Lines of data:
□ □ □

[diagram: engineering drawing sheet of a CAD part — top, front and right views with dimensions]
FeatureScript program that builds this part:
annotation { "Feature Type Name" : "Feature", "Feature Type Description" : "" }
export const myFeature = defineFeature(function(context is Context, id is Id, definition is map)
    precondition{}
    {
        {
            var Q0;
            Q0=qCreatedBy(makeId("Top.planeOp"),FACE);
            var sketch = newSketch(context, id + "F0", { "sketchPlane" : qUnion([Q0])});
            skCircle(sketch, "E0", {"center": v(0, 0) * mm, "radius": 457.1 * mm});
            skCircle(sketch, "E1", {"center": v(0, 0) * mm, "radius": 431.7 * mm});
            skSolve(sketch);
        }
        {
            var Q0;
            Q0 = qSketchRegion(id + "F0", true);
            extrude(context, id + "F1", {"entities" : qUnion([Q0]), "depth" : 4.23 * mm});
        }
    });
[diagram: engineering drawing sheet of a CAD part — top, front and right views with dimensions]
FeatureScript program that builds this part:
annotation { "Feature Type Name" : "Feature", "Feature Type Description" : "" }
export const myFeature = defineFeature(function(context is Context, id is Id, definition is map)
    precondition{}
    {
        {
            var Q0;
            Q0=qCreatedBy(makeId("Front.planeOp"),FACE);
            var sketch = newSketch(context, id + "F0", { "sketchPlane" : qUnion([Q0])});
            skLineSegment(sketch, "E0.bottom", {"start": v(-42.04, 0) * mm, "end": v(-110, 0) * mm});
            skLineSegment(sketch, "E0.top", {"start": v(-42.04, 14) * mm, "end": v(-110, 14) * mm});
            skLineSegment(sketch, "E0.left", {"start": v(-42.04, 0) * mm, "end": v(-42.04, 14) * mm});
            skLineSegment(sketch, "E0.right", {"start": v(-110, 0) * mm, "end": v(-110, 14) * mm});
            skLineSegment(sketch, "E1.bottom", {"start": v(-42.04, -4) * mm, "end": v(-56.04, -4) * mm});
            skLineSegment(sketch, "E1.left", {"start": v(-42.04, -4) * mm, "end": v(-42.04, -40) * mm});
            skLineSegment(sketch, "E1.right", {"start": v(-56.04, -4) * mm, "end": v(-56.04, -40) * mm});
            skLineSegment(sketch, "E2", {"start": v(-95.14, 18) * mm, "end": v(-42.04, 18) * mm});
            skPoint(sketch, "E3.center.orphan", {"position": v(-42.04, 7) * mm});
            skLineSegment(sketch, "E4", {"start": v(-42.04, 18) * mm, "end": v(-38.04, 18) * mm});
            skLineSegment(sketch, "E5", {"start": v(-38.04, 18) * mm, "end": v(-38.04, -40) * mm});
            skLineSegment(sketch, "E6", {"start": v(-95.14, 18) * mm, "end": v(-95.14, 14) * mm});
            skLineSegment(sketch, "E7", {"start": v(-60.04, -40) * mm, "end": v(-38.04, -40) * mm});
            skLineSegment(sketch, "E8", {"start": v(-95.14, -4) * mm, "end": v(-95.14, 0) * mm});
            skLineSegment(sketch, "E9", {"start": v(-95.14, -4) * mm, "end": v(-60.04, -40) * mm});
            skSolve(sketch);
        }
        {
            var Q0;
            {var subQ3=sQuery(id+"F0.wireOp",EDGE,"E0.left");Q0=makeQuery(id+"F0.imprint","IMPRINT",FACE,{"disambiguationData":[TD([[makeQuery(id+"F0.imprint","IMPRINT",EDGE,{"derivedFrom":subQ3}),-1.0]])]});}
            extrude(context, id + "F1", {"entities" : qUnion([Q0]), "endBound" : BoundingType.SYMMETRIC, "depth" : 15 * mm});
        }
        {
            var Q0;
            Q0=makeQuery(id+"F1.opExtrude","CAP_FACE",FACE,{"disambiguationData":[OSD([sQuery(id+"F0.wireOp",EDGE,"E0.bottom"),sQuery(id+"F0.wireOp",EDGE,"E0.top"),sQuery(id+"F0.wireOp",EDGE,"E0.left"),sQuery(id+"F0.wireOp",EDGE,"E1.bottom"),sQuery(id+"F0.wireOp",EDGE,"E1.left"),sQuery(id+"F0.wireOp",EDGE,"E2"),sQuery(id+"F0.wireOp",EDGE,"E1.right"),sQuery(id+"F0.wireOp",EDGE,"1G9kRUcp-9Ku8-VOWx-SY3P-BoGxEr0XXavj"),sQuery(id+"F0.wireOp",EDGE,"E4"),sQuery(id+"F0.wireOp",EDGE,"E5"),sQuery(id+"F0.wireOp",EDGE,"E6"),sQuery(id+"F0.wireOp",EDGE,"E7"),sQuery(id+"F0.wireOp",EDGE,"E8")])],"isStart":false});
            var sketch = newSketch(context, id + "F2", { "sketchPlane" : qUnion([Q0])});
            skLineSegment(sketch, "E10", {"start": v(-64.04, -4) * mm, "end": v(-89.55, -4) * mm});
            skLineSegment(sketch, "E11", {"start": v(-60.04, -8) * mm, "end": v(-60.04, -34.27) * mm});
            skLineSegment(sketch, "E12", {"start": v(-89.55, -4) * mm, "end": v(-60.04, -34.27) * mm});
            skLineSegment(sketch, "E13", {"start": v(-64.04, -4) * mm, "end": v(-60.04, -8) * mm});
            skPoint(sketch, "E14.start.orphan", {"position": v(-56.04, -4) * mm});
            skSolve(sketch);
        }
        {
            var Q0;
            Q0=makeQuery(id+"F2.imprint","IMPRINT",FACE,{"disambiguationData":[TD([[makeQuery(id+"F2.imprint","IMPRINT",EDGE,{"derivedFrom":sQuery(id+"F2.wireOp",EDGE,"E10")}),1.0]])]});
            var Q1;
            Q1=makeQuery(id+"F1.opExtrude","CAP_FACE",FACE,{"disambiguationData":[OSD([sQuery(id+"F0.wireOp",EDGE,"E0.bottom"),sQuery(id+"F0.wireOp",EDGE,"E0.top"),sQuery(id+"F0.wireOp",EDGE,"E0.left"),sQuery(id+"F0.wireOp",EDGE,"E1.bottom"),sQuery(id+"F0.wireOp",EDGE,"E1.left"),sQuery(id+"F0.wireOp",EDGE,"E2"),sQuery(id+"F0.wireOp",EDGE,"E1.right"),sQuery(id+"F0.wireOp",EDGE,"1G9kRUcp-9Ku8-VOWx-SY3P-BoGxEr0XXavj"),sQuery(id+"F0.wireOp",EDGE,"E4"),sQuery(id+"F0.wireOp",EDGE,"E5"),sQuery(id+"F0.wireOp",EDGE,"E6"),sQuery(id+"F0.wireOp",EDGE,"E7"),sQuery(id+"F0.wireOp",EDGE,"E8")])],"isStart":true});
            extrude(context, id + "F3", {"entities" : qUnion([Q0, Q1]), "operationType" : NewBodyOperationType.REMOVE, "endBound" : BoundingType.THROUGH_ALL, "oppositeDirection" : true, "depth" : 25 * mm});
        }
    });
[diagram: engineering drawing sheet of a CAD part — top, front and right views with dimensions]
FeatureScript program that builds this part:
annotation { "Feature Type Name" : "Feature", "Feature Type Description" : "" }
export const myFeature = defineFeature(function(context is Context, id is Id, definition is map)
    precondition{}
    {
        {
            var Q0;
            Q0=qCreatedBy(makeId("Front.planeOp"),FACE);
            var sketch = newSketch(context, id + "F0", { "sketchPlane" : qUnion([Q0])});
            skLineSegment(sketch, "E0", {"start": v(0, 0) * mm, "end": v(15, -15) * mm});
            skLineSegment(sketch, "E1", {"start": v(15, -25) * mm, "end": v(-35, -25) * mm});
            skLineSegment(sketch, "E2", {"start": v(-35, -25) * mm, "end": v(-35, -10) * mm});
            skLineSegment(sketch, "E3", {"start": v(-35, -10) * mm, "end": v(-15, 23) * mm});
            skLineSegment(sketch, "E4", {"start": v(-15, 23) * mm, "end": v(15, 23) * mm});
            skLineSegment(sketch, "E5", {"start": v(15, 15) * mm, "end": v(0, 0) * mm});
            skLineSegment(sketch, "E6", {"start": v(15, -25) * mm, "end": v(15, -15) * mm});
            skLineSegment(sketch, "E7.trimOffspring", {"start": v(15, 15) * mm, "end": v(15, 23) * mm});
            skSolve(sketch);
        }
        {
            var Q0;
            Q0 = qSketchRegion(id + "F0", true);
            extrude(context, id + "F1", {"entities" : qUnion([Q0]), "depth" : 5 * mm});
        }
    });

□ □ □

• **EXERCISE BRIEF**:
Please extract every line from the data above that contains the string "opExtrude".

• **ANSWER BELOW**:
            Q0=makeQuery(id+"F1.opExtrude","CAP_FACE",FACE,{"disambiguationData":[OSD([sQuery(id+"F0.wireOp",EDGE,"E0.bottom"),sQuery(id+"F0.wireOp",EDGE,"E0.top"),sQuery(id+"F0.wireOp",EDGE,"E0.left"),sQuery(id+"F0.wireOp",EDGE,"E1.bottom"),sQuery(id+"F0.wireOp",EDGE,"E1.left"),sQuery(id+"F0.wireOp",EDGE,"E2"),sQuery(id+"F0.wireOp",EDGE,"E1.right"),sQuery(id+"F0.wireOp",EDGE,"1G9kRUcp-9Ku8-VOWx-SY3P-BoGxEr0XXavj"),sQuery(id+"F0.wireOp",EDGE,"E4"),sQuery(id+"F0.wireOp",EDGE,"E5"),sQuery(id+"F0.wireOp",EDGE,"E6"),sQuery(id+"F0.wireOp",EDGE,"E7"),sQuery(id+"F0.wireOp",EDGE,"E8")])],"isStart":false});
            Q1=makeQuery(id+"F1.opExtrude","CAP_FACE",FACE,{"disambiguationData":[OSD([sQuery(id+"F0.wireOp",EDGE,"E0.bottom"),sQuery(id+"F0.wireOp",EDGE,"E0.top"),sQuery(id+"F0.wireOp",EDGE,"E0.left"),sQuery(id+"F0.wireOp",EDGE,"E1.bottom"),sQuery(id+"F0.wireOp",EDGE,"E1.left"),sQuery(id+"F0.wireOp",EDGE,"E2"),sQuery(id+"F0.wireOp",EDGE,"E1.right"),sQuery(id+"F0.wireOp",EDGE,"1G9kRUcp-9Ku8-VOWx-SY3P-BoGxEr0XXavj"),sQuery(id+"F0.wireOp",EDGE,"E4"),sQuery(id+"F0.wireOp",EDGE,"E5"),sQuery(id+"F0.wireOp",EDGE,"E6"),sQuery(id+"F0.wireOp",EDGE,"E7"),sQuery(id+"F0.wireOp",EDGE,"E8")])],"isStart":true});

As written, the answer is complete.